→ **Exercise requirements**: For the entries presented below, indicate the number of lines that include the word "Milei", adding nothing else.

Saved entries:
----------------
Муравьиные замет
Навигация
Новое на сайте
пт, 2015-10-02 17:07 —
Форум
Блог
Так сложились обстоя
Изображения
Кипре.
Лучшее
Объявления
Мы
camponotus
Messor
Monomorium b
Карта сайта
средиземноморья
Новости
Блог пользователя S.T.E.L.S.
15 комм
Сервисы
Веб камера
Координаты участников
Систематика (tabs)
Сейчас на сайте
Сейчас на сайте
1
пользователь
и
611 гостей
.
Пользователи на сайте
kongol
----------------
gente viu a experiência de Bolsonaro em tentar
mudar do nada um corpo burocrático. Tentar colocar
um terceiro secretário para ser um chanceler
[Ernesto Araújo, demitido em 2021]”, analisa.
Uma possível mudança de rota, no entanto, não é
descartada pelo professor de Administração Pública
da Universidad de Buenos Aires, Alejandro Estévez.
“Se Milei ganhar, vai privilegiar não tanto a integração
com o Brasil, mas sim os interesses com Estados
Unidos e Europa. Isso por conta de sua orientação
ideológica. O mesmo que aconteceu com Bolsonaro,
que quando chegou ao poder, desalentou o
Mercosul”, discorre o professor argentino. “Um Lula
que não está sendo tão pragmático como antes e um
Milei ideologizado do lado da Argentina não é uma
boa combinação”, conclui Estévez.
----------------
→ **Answer box**: 2